Na de badstop, reis je per jeep naar het uiterste zuiden van Bolivia. Laguna Verde, aan de voet van de vulkaan Licancabur is letterlijk en figuurlijk een van de hoogtepunten van je trip. De groene kleur wordt veroorzaakt door een hoge concentratie aan lood, zwavel en calcium. Zelfs als het 20º onder nul is, bevriest het meer nog niet: de mineralen in het water en de altijd aanwezige wind houden het ijsvrij. Zeker zo mooi maar dan wit is het in Laguna Blanca, waar de bergen haarscherp weerspiegelen in het water.

Vervolgens reis je via Laguna Colorada, waar je lucht aan de oevers van het meer, terug naar Uyuni. Misschien kom je onderweg vizcachas tegen, een soort Andes- konijnen. Tegen het einde van de middag doemt Uyuni op en eindigt je toer.

Wegens wisselende (weers) omstandigheden wordt nog wel eens zonder opgaaf van reden het programma naar de zoutvlakte gewijzigd. Enig begrip hiervoor en een flexibele houding, is handig.
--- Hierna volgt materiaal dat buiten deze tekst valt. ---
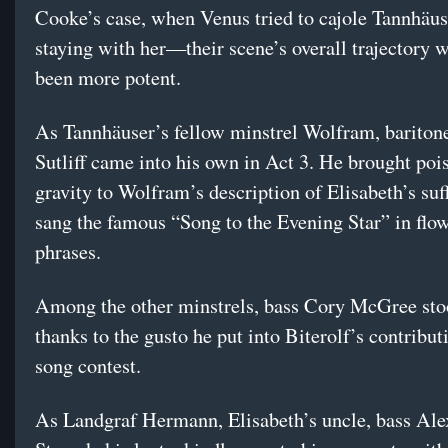
Cooke’s case, when Venus tried to cajole Tannhäus
staying with her—their scene’s overall trajectory 
been more potent.
As Tannhäuser’s fellow minstrel Wolfram, bariton
Sutliff came into his own in Act 3. He brought poi
gravity to Wolfram’s description of Elisabeth’s suf
sang the famous “Song to the Evening Star” in flo
phrases.
Among the other minstrels, bass Cory McGree sto
thanks to the gusto he put into Biterolf’s contribut
song contest.
As Landgraf Hermann, Elisabeth’s uncle, bass Al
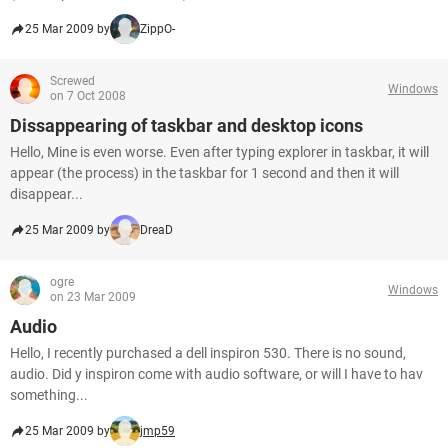
25 Mar 2009 by
ZippO-
Screwed
Windows
on 7 Oct 2008
Dissappearing of taskbar and desktop icons
Hello, Mine is even worse. Even after typing explorer in taskbar, it will
appear (the process) in the taskbar for 1 second and then it will
disappear...
25 Mar 2009 by
DreaD
ogre
Windows
on 23 Mar 2009
Audio
Hello, I recently purchased a dell inspiron 530. There is no sound,
audio. Did y inspiron come with audio software, or will I have to hav
something...
25 Mar 2009 by
jmp59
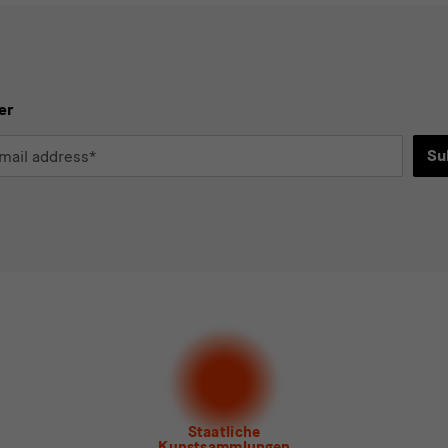
er
Su
*
d
ee to the
privacy policy
.*
ect at least one newsletter.
I would like to subscribe to the following new
letter Staatlichen Kunstsammlungen Dresden
letter Albertinum
letter Tourismus
letter Museum für Sächsische Volkskunst
Staatliche
Kunstsammlungen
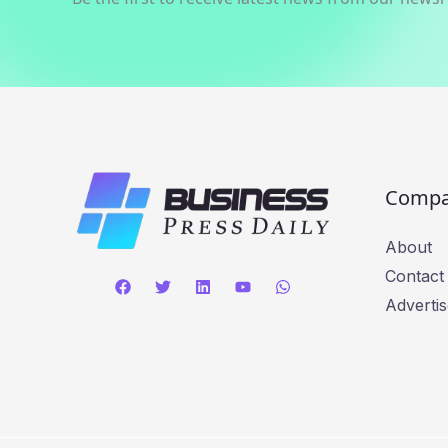
Comp
About
Contact
Advertis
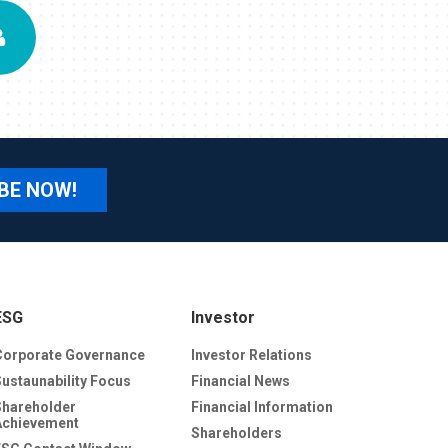
BE NOW!
ESG
Investor
Corporate Governance
Investor Relations
Sustaunability Focus
Financial News
Shareholder
Financial Information
Achievement
Shareholders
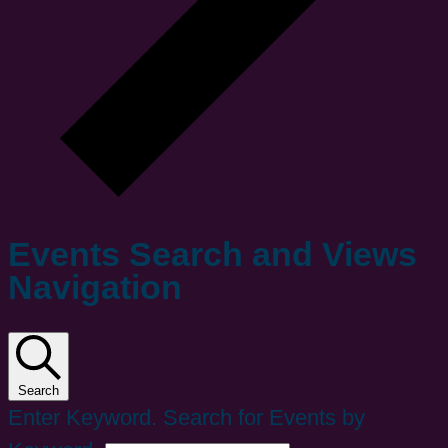
Events Search and Views
Navigation
Search
Enter Keyword. Search for Events by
Iedere avond vertrek er een nachtbus vanuit Uyuni naar La Paz, die daar ’s morgens vroeg aankomt. We boeken je op de beste bus op dit traject maar de wegen zijn grotendeels niet geasfalteerd en dus rammelt zelfs de beste bus snel uit elkaar. Ook is het behoorlijk koud ’s nachts. Neem een extra warme trui, een kussentje en wat snacks voor onderweg mee. Tegen het ochtendgloren komt La Paz in zicht.
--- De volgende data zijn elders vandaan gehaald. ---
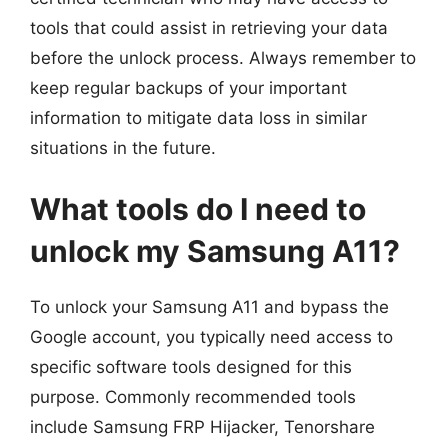
tools that could assist in retrieving your data
before the unlock process. Always remember to
keep regular backups of your important
information to mitigate data loss in similar
situations in the future.
What tools do I need to
unlock my Samsung A11?
To unlock your Samsung A11 and bypass the
Google account, you typically need access to
specific software tools designed for this
purpose. Commonly recommended tools
include Samsung FRP Hijacker, Tenorshare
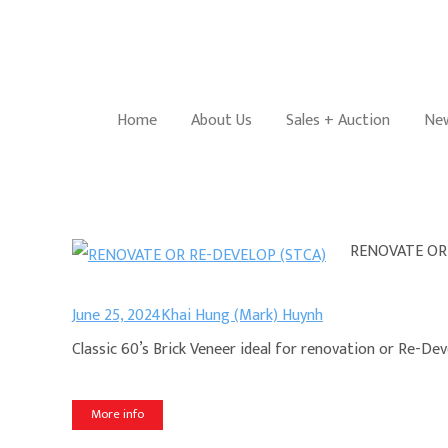
Home
About Us
Sales + Auction
New
RENOVATE OR
June 25, 2024
Khai Hung (Mark) Huynh
Classic 60’s Brick Veneer ideal for renovation or Re-De
More info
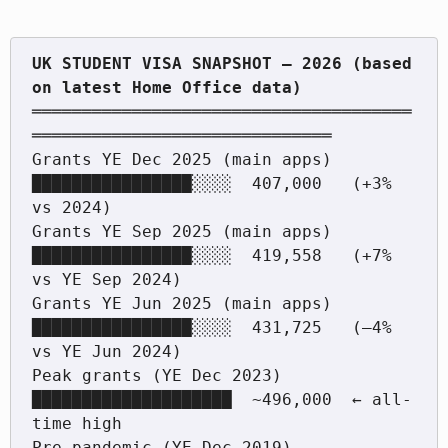
UK STUDENT VISA SNAPSHOT — 2026 (based 
══════════════════════════════════════
══════════════════════════════

Grants YE Dec 2025 (main apps)  
████████████████░░░░  407,000   (+3% 
vs 2024)

Grants YE Sep 2025 (main apps)  
████████████████░░░░  419,558   (+7% 
vs YE Sep 2024)

Grants YE Jun 2025 (main apps)  
████████████████░░░░  431,725   (–4% 
vs YE Jun 2024)

Peak grants (YE Dec 2023)       
████████████████████  ~496,000  ← all-
time high

Pre-pandemic (YE Dec 2019)      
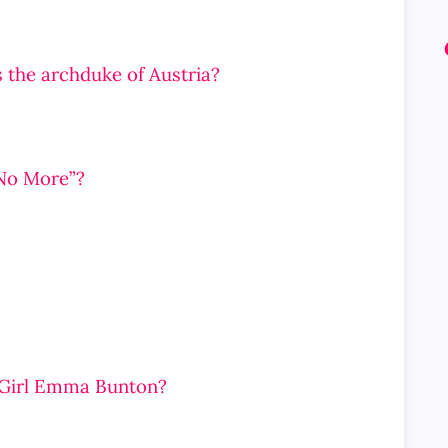
 the archduke of Austria?
No More”?
e Girl Emma Bunton?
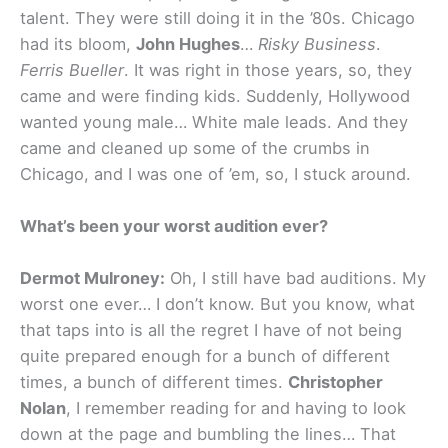
talent. They were still doing it in the ’80s. Chicago
had its bloom,
John Hughes
…
Risky Business
.
Ferris Bueller
. It was right in those years, so, they
came and were finding kids. Suddenly, Hollywood
wanted young male… White male leads. And they
came and cleaned up some of the crumbs in
Chicago, and I was one of ’em, so, I stuck around.
What’s been your worst audition ever?
Dermot Mulroney:
Oh, I still have bad auditions. My
worst one ever… I don’t know. But you know, what
that taps into is all the regret I have of not being
quite prepared enough for a bunch of different
times, a bunch of different times.
Christopher
Nolan
, I remember reading for and having to look
down at the page and bumbling the lines… That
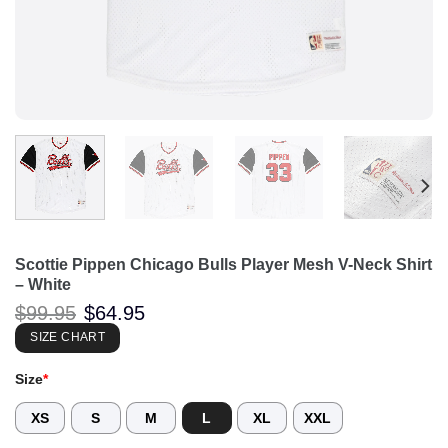
Scottie Pippen Chicago Bulls Player Mesh V-Neck Shirt
– White
Original
Current
$
99.95
$
64.95
price
price
was:
is:
SIZE CHART
$99.95.
$64.95.
Size
*
XS
S
M
L
XL
XXL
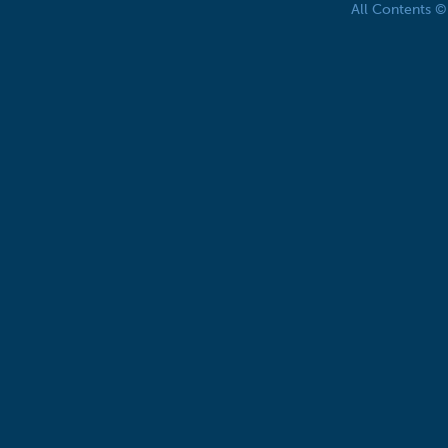
All Contents 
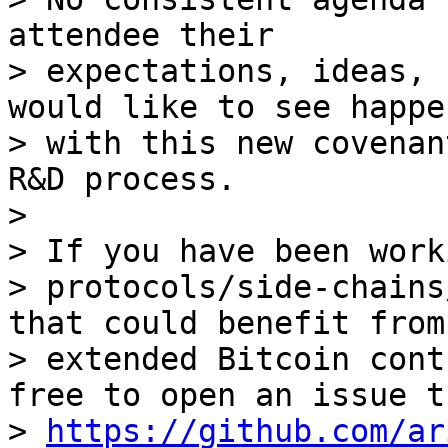
attendee their

> expectations, ideas, 
would like to see happen
> with this new covenan
R&D process.

>

> If you have been work
> protocols/side-chains
that could benefit from

> extended Bitcoin cont
free to open an issue t
> 
https://github.com/ar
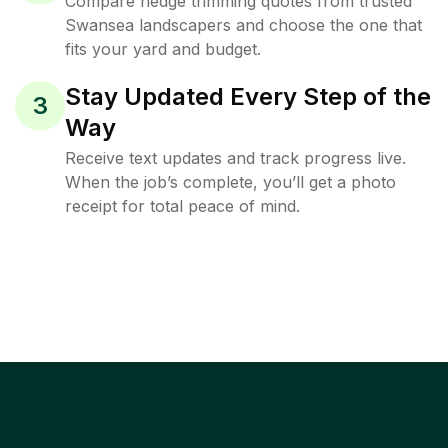
Compare hedge trimming quotes from trusted
Swansea landscapers and choose the one that
fits your yard and budget.
Stay Updated Every Step of the
3
Way
Receive text updates and track progress live.
When the job’s complete, you’ll get a photo
receipt for total peace of mind.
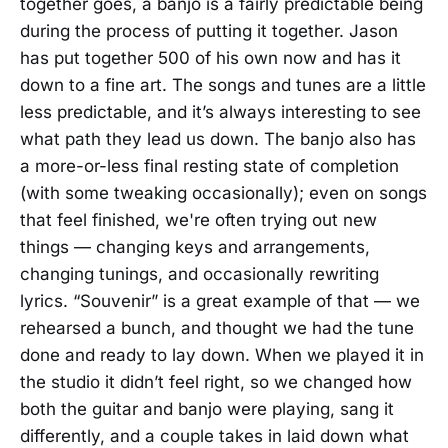
together goes, a banjo is a fairly predictable being
during the process of putting it together. Jason
has put together 500 of his own now and has it
down to a fine art. The songs and tunes are a little
less predictable, and it’s always interesting to see
what path they lead us down. The banjo also has
a more-or-less final resting state of completion
(with some tweaking occasionally); even on songs
that feel finished, we're often trying out new
things — changing keys and arrangements,
changing tunings, and occasionally rewriting
lyrics. “Souvenir” is a great example of that — we
rehearsed a bunch, and thought we had the tune
done and ready to lay down. When we played it in
the studio it didn’t feel right, so we changed how
both the guitar and banjo were playing, sang it
differently, and a couple takes in laid down what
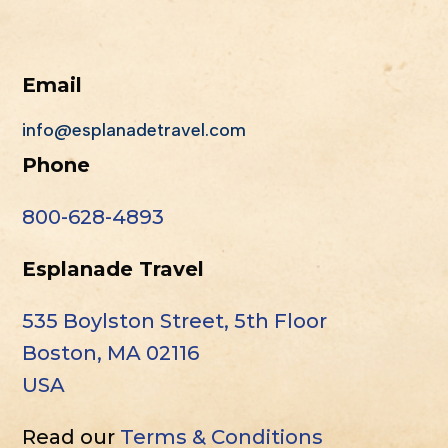
Email
info@esplanadetravel.com
Phone
800-628-4893
Esplanade Travel
535 Boylston Street, 5th Floor
Boston, MA 02116
USA
Read our
Terms & Conditions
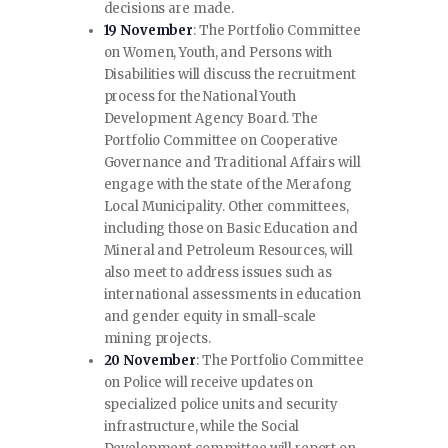
decisions are made.
19 November
: The Portfolio Committee
on Women, Youth, and Persons with
Disabilities will discuss the recruitment
process for the National Youth
Development Agency Board. The
Portfolio Committee on Cooperative
Governance and Traditional Affairs will
engage with the state of the Merafong
Local Municipality. Other committees,
including those on Basic Education and
Mineral and Petroleum Resources, will
also meet to address issues such as
international assessments in education
and gender equity in small-scale
mining projects.
20 November
: The Portfolio Committee
on Police will receive updates on
specialized police units and security
infrastructure, while the Social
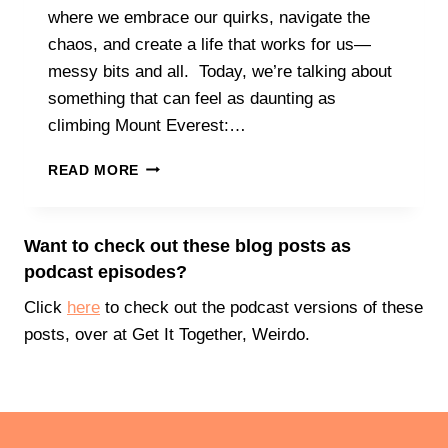
P
where we embrace our quirks, navigate the
T
E
A
chaos, and create a life that works for us—
C
R
messy bits and all. Today, we’re talking about
T
T
A
something that can feel as daunting as
C
T
climbing Mount Everest:…
L
I
I
O
I
M
READ MORE
N
T
B
S
’
I
S
N
Want to check out these blog posts as
O
G
podcast episodes?
K
T
T
H
Click
here
to check out the podcast versions of these
O
A
posts, over at Get It Together, Weirdo.
C
T
H
M
A
O
N
U
G
N
E
T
Een comfortabeler alternatief is een binnenlandse vlucht naar La Paz. Je bespaart dan de pittige nachtbus en vliegt in 1 of 2 uur in een klein toestel vanuit Uyuni (soms via Sucre) naar La Paz. Omdat deze vlucht ’s ochtends vertrekt, slaap je na de jeeptoer eerst nog een nacht in Uyuni. Laat het je reisspecialist weten wanneer je de busrit wilt vervangen door de vlucht.

Dag 12 – La Paz

Reistijd: circa 11 uur

Wanneer je met de nachtbus om 20:00 uur uit Uyuni vertrekt, kom je ’s morgens rond 06:30 uur aan in La Paz. Vertrek je om 23:30 uur dan kom je de volgende morgen rond 10:00 uur aan. La Paz ligt op 4000 meter hoogte, in een steile kloof omgeven door besneeuwde Andestoppen die de stad beschutten tegen de Altiplano-wind. Het zonnige klimaat in de stad, de bolhoedjes in de straten, de koloniale kerken en de kleurrijke indianenmarkten zijn helemaal Bolivia. Bij aankomst op het busstation regel je zelf een transfer naar je hotel, wel zo makkelijk aangezien we nooit precies weten hoe laat de bussen precies aankomen.
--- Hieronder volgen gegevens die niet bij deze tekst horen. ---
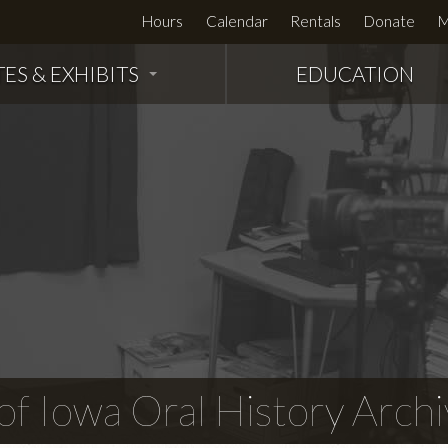
Hours
Calendar
Rentals
Donate
M
TES & EXHIBITS
EDUCATION
f Iowa Oral History Archi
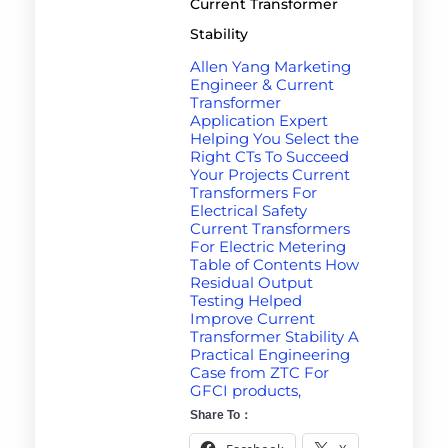
Current Transformer
Stability
Allen Yang Marketing
Engineer & Current
Transformer
Application Expert
Helping You Select the
Right CTs To Succeed
Your Projects Current
Transformers For
Electrical Safety
Current Transformers
For Electric Metering
Table of Contents How
Residual Output
Testing Helped
Improve Current
Transformer Stability A
Practical Engineering
Case from ZTC For
GFCI products,
Share To：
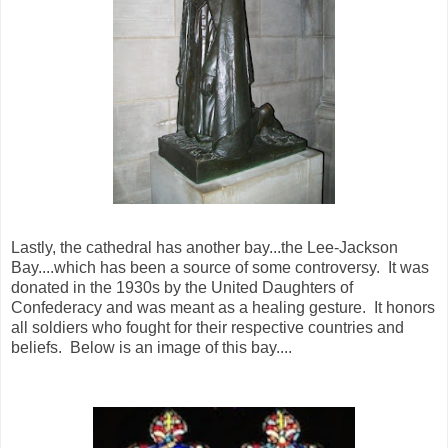
Lastly, the cathedral has another bay...the Lee-Jackson
Bay....which has been a source of some controversy. It was
donated in the 1930s by the United Daughters of
Confederacy and was meant as a healing gesture. It honors
all soldiers who fought for their respective countries and
beliefs. Below is an image of this bay....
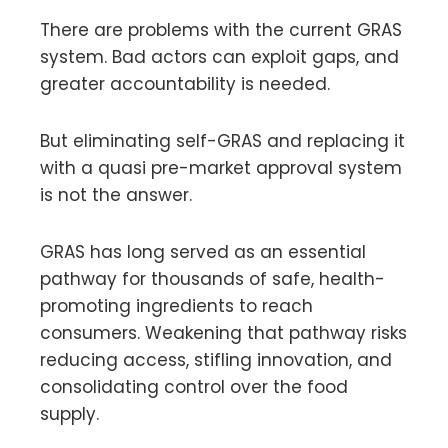
There are problems with the current GRAS
system. Bad actors can exploit gaps, and
greater accountability is needed.
But eliminating self-GRAS and replacing it
with a quasi pre-market approval system
is not the answer.
GRAS has long served as an essential
pathway for thousands of safe, health-
promoting ingredients to reach
consumers. Weakening that pathway risks
reducing access, stifling innovation, and
consolidating control over the food
supply.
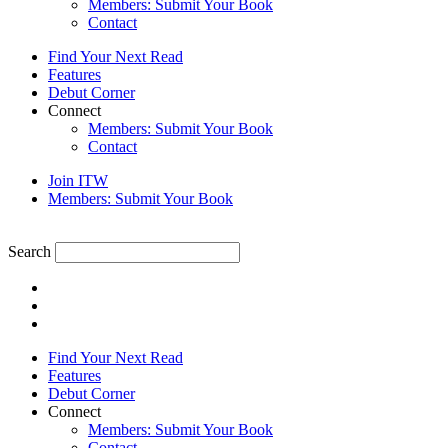
Members: Submit Your Book
Contact
Find Your Next Read
Features
Debut Corner
Connect
Members: Submit Your Book
Contact
Join ITW
Members: Submit Your Book
Search
Find Your Next Read
Features
Debut Corner
Connect
Members: Submit Your Book
Contact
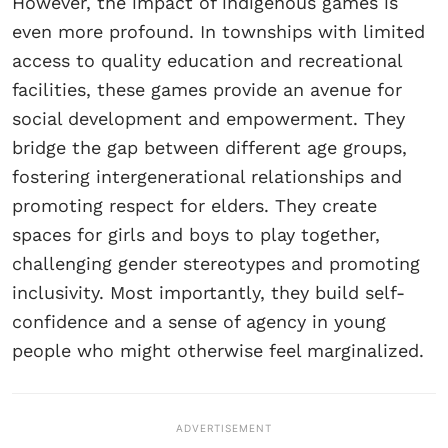
However, the impact of indigenous games is
even more profound. In townships with limited
access to quality education and recreational
facilities, these games provide an avenue for
social development and empowerment. They
bridge the gap between different age groups,
fostering intergenerational relationships and
promoting respect for elders. They create
spaces for girls and boys to play together,
challenging gender stereotypes and promoting
inclusivity. Most importantly, they build self-
confidence and a sense of agency in young
people who might otherwise feel marginalized.
ADVERTISEMENT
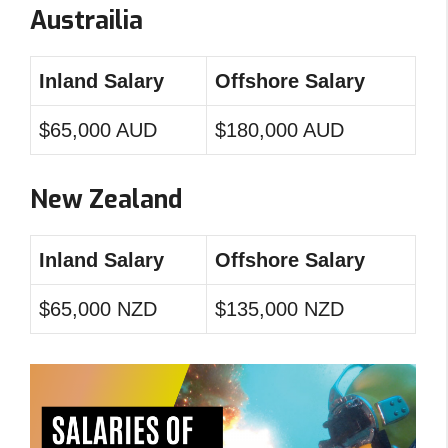
Austrailia
Inland Salary
Offshore Salary
$65,000 AUD
$180,000 AUD
New Zealand
Inland Salary
Offshore Salary
$65,000 NZD
$135,000 NZD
Je verblijft in een koloniale hosteria in het centrum, op loopafstand van de Heksenmarkt en de centrale San Francisco kathedraal. De kamers hebben een badkamer, telefoon en verwarming en zijn leuk aangekleed met extra warme dekens op de bedden. De standaard maar ruime kamers liggen rond een binnenplaatsje en hebben naast badkamer en verwarming, extra warme dekens op de bedden. Bij de receptie kun je waardevolle spullen in bewaring geven of kleren afgeven om te laten wassen. Internet en een pinautomaat zijn vlakbij. Je kunt ’s avonds alvast het centrum inwandelen. Om de hoek van het hotel wandel je zo de markt op vol vrolijke kraampjes. Op de binnenplaatsen vind je gezellige restaurants.

Dag 13 – La Paz, markten en panfluit wandeling

Vanmorgen komt de gids je rond negen uur ophalen en laat hij je per kabelbaan de mooiste uitzichten van noord en centraal La Paz zien. Vervolgens neemt hij je mee in de wirwar van straatjes en pleintjes naar plekken waar je zelf niet gemakkelijk komt. Je bezoekt de verschillende markten terwijl je naar het centrum wandelt. Je loopt over de vlees- en fruitmarkt en straatjes met gekleurde stoffen. Je leert waar de bontgekleurde draagdoeken voor gebruikt worden. Ook zie je waar de souvenirverkopers hun inkopen doen. Slechts enkele straten verwijderd van het toeristische centrum worden grote balen mutsen, truien en poncho’s van alpacawol, natuurlijk voor een veel gunstigere prijs, ingekocht.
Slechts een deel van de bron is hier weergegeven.